AUSTIN (KXAN) — The owner of Broken Spoke, one of Texas’ most legendary honky-tonks, died on Sunday.
James White, who opened the iconic Austin dance hall in 1964, died at the age of 81, the Broken Spoke announced.
“God bless you, James White. This man is a legend and Austin, Texas and country music is better because of him. He’s up in Honky Tonk Heaven. What an introduction every body will get as they get to Heaven then he’ll sing a song with them. April 12, 1939 – Jan 24, 2021.”Broken Spoke
White had recently dealt with an illness and returned home from the hospital, according to the Broken Spoke. His family members told KXAN that he had been sick for about two months and ultimately died of congestive heart failure.

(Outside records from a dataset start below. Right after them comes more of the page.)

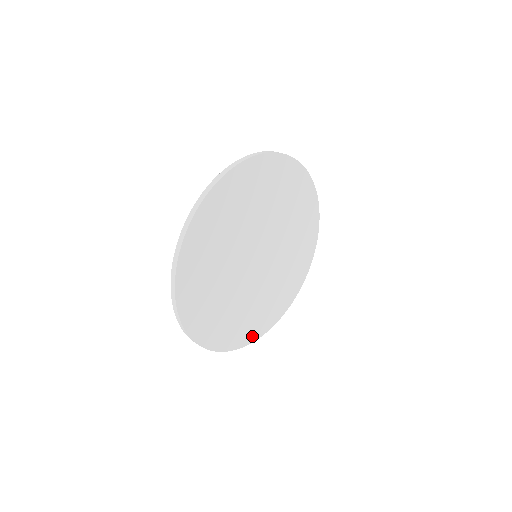
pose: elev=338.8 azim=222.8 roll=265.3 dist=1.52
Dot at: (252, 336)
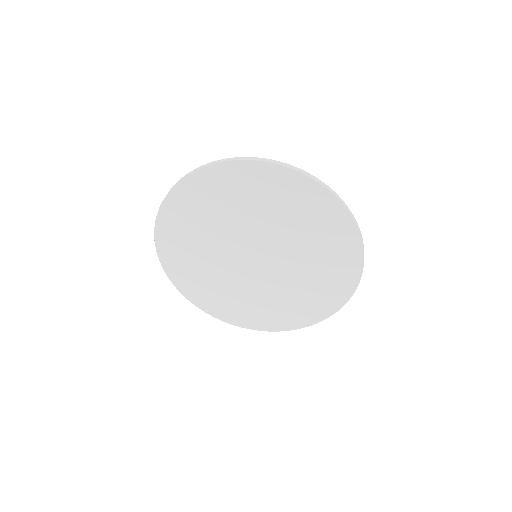
Dot at: (252, 324)
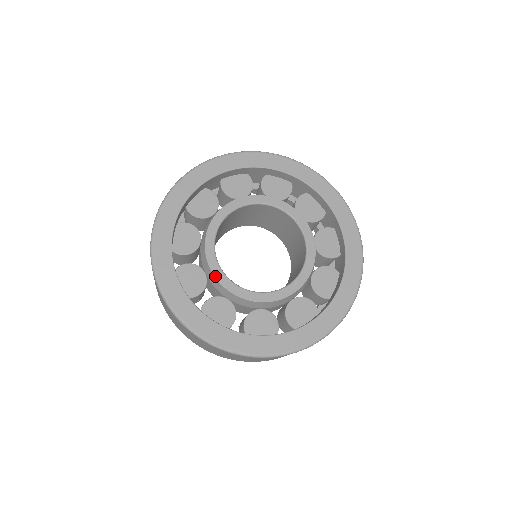
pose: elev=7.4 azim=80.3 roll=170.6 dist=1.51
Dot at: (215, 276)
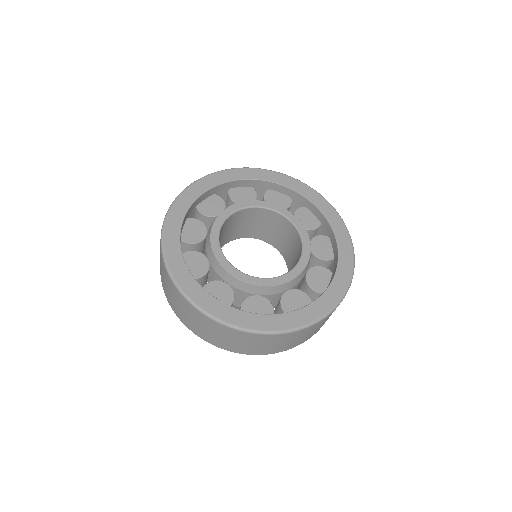
Dot at: (217, 259)
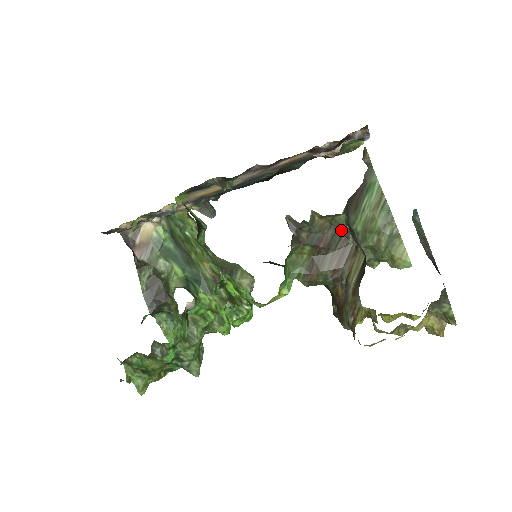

Even as an octogenarian, White was a fixture around the dancehall which he ran along with his wife Annetta White, his two daughters Ginny White-Peacock and Terri White, and their employees. Over the years, White has welcomed in visitors to listen to music, enjoy food and drinks, and try out some Texas two-stepping. The Broken Spoke has been graced with the presence of many big names in music, from Dolly Parton to George Strait. White himself noted that more than 20 Country Music Hall of Fame members have performed at his venue.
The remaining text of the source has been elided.